I know I’m very late to this subject, but I’ve never really understood the relationship that General Managers have with their coaches in the NHL. A coaching search should take place in the summer, take real time, require real interviews, and net a guy who’s on the same page as the GM as far as the organizational philosophy goes. It should not saddle you with a coach who wants to give ice time to a pylon like Randy Jones. The Brian Burke-Ron Wilson model is a good example – is Wilson at risk of getting fired? It doesn’t seem like it, does it? General managers have lengthy tenures and get to show poor results for a long time before they get axed. It should be no different for coaches.

But the Pearn firing is so much more ridiculous than, well, anything I can remember (I have a bad memory for these things.) If the Habs being 3/32 on the PP is the real reason, that's honestly one of the stupidest things any GM has ever come up with.
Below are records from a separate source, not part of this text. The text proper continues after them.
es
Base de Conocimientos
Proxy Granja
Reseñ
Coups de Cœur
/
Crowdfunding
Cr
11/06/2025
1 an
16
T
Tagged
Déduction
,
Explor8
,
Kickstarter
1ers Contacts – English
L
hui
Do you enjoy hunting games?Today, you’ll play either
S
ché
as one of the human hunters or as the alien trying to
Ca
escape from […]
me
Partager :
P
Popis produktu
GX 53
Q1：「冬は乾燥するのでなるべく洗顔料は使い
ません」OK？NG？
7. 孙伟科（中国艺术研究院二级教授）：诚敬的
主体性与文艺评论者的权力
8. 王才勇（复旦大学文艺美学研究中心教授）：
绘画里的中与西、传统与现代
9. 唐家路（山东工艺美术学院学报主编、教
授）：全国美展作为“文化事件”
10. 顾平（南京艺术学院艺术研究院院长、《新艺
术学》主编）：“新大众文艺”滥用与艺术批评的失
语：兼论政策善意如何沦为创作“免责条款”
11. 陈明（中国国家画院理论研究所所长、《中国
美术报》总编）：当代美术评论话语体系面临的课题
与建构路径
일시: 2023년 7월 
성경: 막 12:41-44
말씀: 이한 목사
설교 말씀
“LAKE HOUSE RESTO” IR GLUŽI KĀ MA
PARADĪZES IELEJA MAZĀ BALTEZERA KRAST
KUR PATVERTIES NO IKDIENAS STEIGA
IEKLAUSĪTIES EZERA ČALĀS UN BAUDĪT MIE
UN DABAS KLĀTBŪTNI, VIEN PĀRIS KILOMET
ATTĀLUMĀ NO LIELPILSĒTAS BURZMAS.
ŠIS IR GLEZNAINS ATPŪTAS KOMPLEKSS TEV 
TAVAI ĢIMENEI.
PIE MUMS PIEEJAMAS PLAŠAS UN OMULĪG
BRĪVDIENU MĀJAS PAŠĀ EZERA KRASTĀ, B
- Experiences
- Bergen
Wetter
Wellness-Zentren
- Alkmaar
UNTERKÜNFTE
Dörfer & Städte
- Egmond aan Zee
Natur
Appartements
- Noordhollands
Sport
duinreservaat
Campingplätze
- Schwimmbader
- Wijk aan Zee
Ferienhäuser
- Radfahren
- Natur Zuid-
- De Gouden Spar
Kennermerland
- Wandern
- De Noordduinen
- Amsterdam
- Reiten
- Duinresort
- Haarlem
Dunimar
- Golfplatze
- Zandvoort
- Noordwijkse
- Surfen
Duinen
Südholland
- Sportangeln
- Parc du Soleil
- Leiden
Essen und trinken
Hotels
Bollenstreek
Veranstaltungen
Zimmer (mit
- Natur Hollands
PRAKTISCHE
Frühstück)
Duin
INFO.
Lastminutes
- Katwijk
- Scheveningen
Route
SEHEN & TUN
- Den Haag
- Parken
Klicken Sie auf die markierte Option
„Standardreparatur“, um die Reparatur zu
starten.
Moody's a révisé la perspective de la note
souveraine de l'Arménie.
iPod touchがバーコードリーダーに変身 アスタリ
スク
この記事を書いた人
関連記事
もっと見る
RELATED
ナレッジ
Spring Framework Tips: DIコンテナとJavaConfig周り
Montreal is #2 in the league in 5v4 shot rate, and #30 in 5v4 shooting percentage. As I've shown before, shot rate predicts future success on the PP; shooting percentage, particularly over the course of 60-odd shots, is meaningless. I don't think a lot of people believed that a brief run of bad luck on the PP was Perry Pearn's fault.

What about the more general second official reason, that the Habs are off to their worst start since hockey got on TV? You’d have to understand very little about how the modern NHL runs to believe that – the Habs were 1-5-2 in regulation in their first 8 games, but two seasons ago, they were 0-5-3 across that same span. In fact, after 18 games, they were 1-10-7 in regulation, with their only win coming over the New York Islanders.
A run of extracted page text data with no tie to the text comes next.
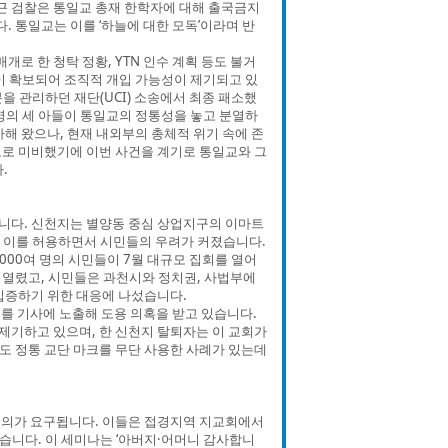
최근 검찰은 통일교 총재 한학자에 대해 출국금지
. 통일교는 이를 ‘하늘에 대한 모독’이라며 반
개로 한 청탁 정황, YTN 인수 계획 등도 불거
등이 확보되어 조직적 개입 가능성이 제기되고 있
 관리하던 재단(UCI) 소송에서 최종 패소했
명의 세 아들이 통일교의 정통성을 놓고 분열하
해 왔으나, 현재 내외부의 총체적 위기 속에 존
모로 미비했기에 이번 사건을 계기로 통일교와 그
.
니다. 신천지는 별양동 중심 상업지구의 이마트
서 이를 허용하면서 시민들의 우려가 커졌습니다.
000여 명의 시민들이 7월 대규모 집회를 열어
가 열렸고, 시민들은 과천시와 정치권, 사법부에
입증하기 위한 대응에 나섰습니다.
를 기사에 노출해 도용 의혹을 받고 있습니다.
제기하고 있으며, 한 신천지 탈퇴자는 이 교회가
도 정통 교단 마크를 무단 사용한 사례가 있는데
주의가 요구됩니다. 이들은 접경지역 지교회에서
있습니다. 이 세미나는 ‘아버지·어머니 감사합니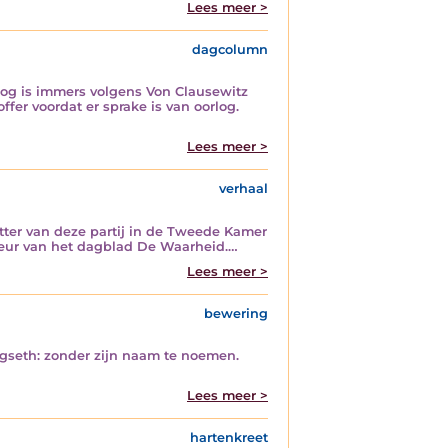
Lees meer >
dagcolumn
rlog is immers volgens Von Clausewitz
ffer voordat er sprake is van oorlog.
Lees meer >
verhaal
itter van deze partij in de Tweede Kamer
cteur van het dagblad De Waarheid.…
Lees meer >
bewering
egseth: zonder zijn naam te noemen.
Lees meer >
hartenkreet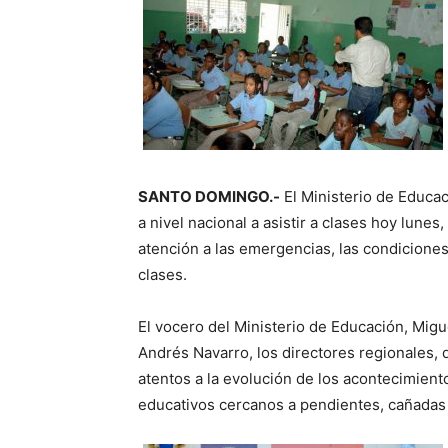
SANTO DOMINGO.-
El Ministerio de Educac
a nivel nacional a asistir a clases hoy lune
atención a las emergencias, las condiciones
clases.
El vocero del Ministerio de Educación, Migu
Andrés Navarro, los directores regionales, 
atentos a la evolución de los acontecimien
educativos cercanos a pendientes, cañadas y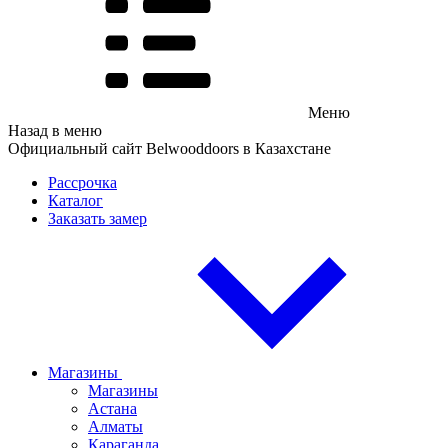
Меню
Назад в меню
Официальный сайт Belwooddoors в Казахстане
Рассрочка
Каталог
Заказать замер
Магазины
Магазины
Астана
Алматы
Караганда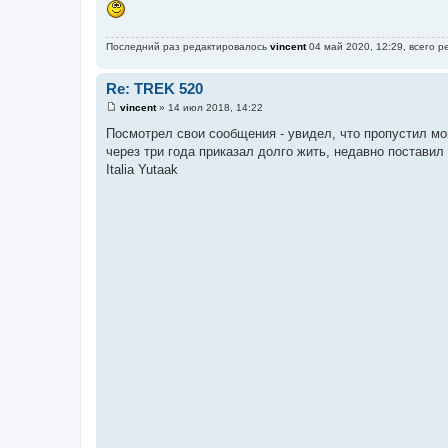
Последний раз редактировалось
vincent
04 май 2020, 12:29, всего р
Re: TREK 520
vincent
»
14 июл 2018, 14:22
С
о
Посмотрел свои сообщения - увидел, что пропустил мо
о
через три года приказал долго жить, недавно постав
б
щ
Italia Yutaak
е
н
и
е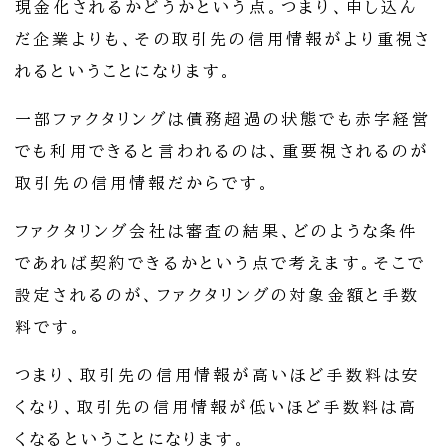
現金化されるかどうかという点。つまり、申し込ん
だ企業よりも、その取引先の信用情報がより重視さ
れるということになります。
一部ファクタリングは債務超過の状態でも赤字経営
でも利用できると言われるのは、重要視されるのが
取引先の信用情報だからです。
ファクタリング会社は審査の結果、どのような条件
であれば契約できるかという点で考えます。そこで
設定されるのが、ファクタリングの対象金額と手数
料です。
つまり、取引先の信用情報が高いほど手数料は安
くなり、取引先の信用情報が低いほど手数料は高
くなるということになります。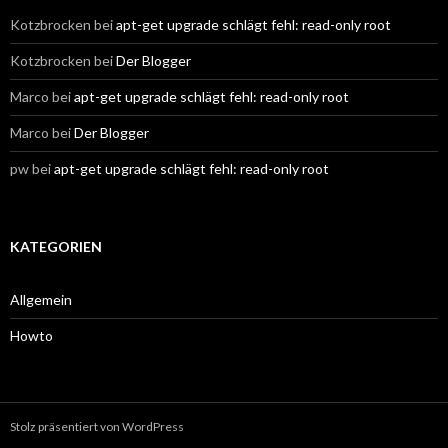
Kotzbrocken
bei
apt-get upgrade schlägt fehl: read-only root
Kotzbrocken
bei
Der Blogger
Marco
bei
apt-get upgrade schlägt fehl: read-only root
Marco
bei
Der Blogger
pw
bei
apt-get upgrade schlägt fehl: read-only root
KATEGORIEN
Allgemein
Howto
Stolz präsentiert von WordPress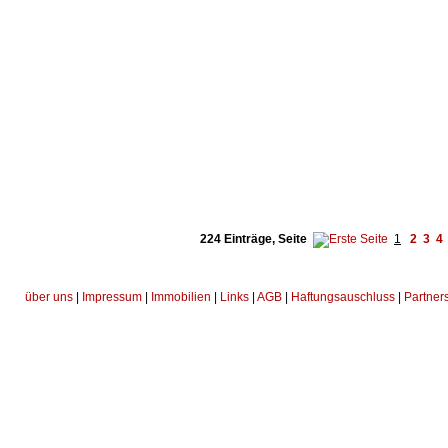
224 Einträge, Seite
1
2
3
4
über uns
|
Impressum
|
Immobilien
|
Links
|
AGB
|
Haftungsauschluss
|
Partner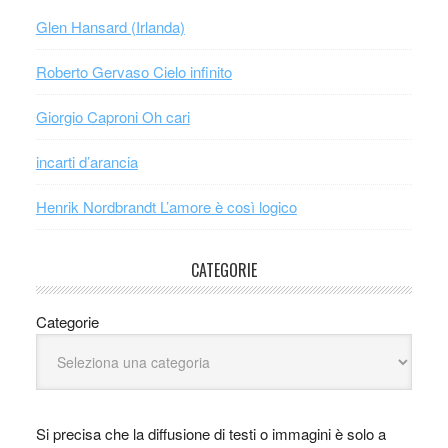
Glen Hansard (Irlanda)
Roberto Gervaso Cielo infinito
Giorgio Caproni Oh cari
incarti d’arancia
Henrik Nordbrandt L’amore è così logico
CATEGORIE
Categorie
Si precisa che la diffusione di testi o immagini è solo a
NHL GMs are intense guys and they take short-term winning and losing very personally. But as a GM, you need more than a 7-day or 14-day horizon. Maybe Pierre Gauthier had wanted to fire Pearn for a long time and a brief run of bad luck gave him the pretext for doing it. That still makes no sense – you can part ways even with successful coaches in the summer and get the right guy into the job. Firing a coach eight games into the season guarantees that you won't have the right guy doing the job.